Though Peter had followed a winding path, he would still choose to follow. He’d answered that call a few years before on a shoreline, forsaking his fishing and his nets in pursuit of a higher calling. He’d stepped out in faith and would continue to do so, even if he wasn’t the same as he had been then. He’d made some mistakes, said the wrong thing at times, but he was always sincere and earnest in his love for Jesus. He’d denied, but he was forgiven. He’d failed, but he got back up. He said at one time that he was willing to die with Jesus, and he would die for Him eventually.
If Peter had a do-over, he may have made different choices. But those choices he did make—those fumbles and mistakes and failures—made him the man he was. They allowed Jesus to correct him and refine him and grow him in ways he couldn’t have otherwise grown. And in the end, he saw that it was worth it to follow Jesus wherever He would lead.
And those kinds of experiences in our own lives help to solidify our faith. Those regrets teach us valuable lessons. Those chastisements keep us humble and help us to grow. The love and grace that Jesus gives us in our messes implants within us love and grace for others. And our love for Him will enable us to go wherever He may lead us. What have we learned from our time following the Lord? Where has He taken us that we could have never imagined going? Have we stuck faithfully to those footprints in front of us as Jesus guided our way behind Him?

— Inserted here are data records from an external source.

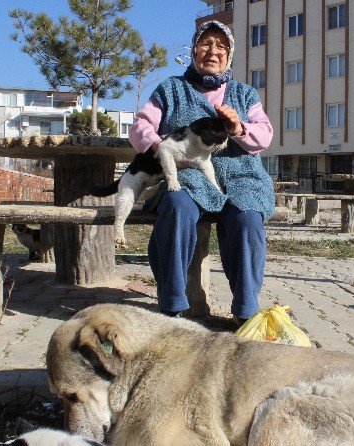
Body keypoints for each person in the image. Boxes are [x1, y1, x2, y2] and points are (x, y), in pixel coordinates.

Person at [129, 20, 274, 325]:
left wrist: (238, 127)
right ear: (194, 50)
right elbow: (140, 127)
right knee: (176, 205)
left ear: (229, 56)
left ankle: (246, 310)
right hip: (189, 175)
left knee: (247, 219)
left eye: (221, 46)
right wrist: (159, 148)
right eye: (206, 43)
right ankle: (171, 305)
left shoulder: (245, 95)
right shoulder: (171, 89)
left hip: (241, 178)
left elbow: (264, 137)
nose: (213, 51)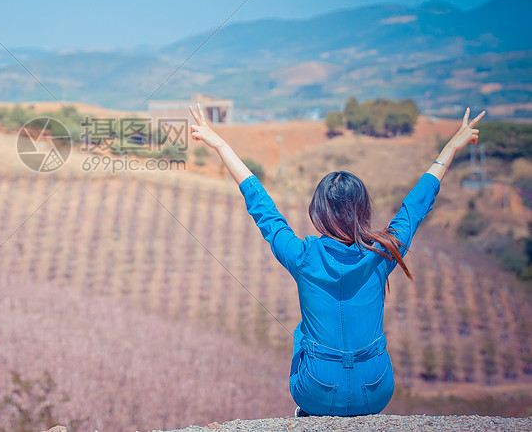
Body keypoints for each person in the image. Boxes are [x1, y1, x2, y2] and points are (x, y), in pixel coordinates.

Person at [188, 104, 485, 416]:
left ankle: (311, 414)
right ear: (363, 209)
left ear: (318, 212)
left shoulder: (302, 256)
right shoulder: (384, 251)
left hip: (317, 389)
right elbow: (415, 206)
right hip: (376, 389)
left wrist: (220, 145)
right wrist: (451, 147)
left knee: (303, 333)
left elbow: (263, 208)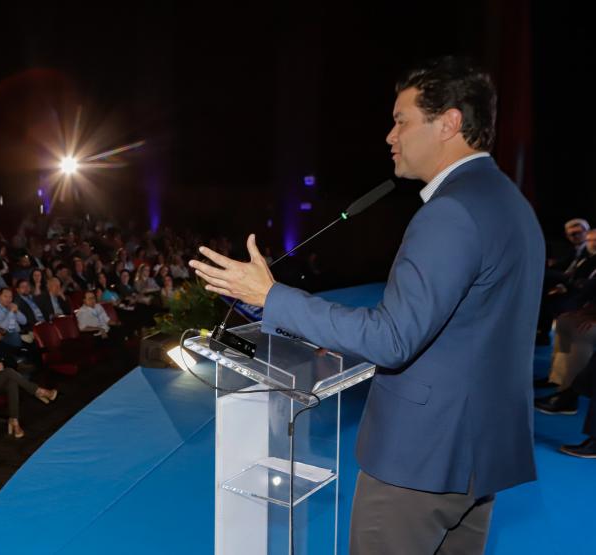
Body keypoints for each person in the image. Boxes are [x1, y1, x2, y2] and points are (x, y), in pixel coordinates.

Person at [190, 56, 544, 555]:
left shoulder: (450, 212)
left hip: (419, 462)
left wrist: (270, 296)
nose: (389, 136)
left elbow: (392, 339)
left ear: (449, 123)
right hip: (476, 458)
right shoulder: (509, 202)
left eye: (402, 121)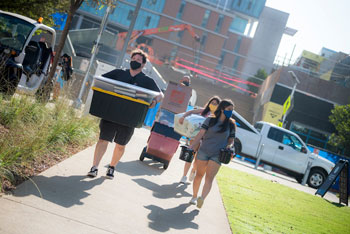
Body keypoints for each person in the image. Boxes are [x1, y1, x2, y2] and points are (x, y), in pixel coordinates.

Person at [87, 50, 163, 179]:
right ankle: (94, 167)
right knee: (103, 140)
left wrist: (154, 101)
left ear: (143, 64)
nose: (135, 61)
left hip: (130, 118)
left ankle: (112, 167)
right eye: (133, 58)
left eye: (138, 60)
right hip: (110, 114)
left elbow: (160, 94)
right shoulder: (118, 73)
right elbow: (101, 80)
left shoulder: (146, 80)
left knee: (121, 145)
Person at [187, 99, 236, 208]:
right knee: (199, 175)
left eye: (232, 110)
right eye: (229, 109)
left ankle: (202, 198)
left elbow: (231, 140)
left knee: (209, 178)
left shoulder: (231, 125)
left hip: (218, 155)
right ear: (222, 109)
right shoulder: (210, 120)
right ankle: (194, 197)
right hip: (203, 151)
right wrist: (192, 145)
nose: (230, 112)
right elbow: (200, 134)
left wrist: (230, 147)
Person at [178, 96, 221, 184]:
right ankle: (184, 176)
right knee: (190, 156)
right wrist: (183, 116)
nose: (213, 105)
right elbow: (191, 112)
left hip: (206, 142)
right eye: (212, 103)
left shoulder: (217, 117)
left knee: (198, 161)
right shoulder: (204, 111)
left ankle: (193, 170)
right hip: (195, 138)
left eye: (215, 104)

It really is possible to be in it for the long haul, to faithfully follow for a lifetime no matter where that journey takes us. Maybe Peter didn’t envision that for himself. Maybe he didn’t think he was capable of it. But Jesus saw it in his future. He saw it in the martyr’s death that Peter would die and the lifetime of service for His cause that would happen in the interval. He saw it in a young man grown old who had stayed the course. His Simon Peter would die a death that glorified God, and he would live a life that did the same. We can, too, and the key is the same—simply following Jesus with an undistracted gaze upon Him and His will for us.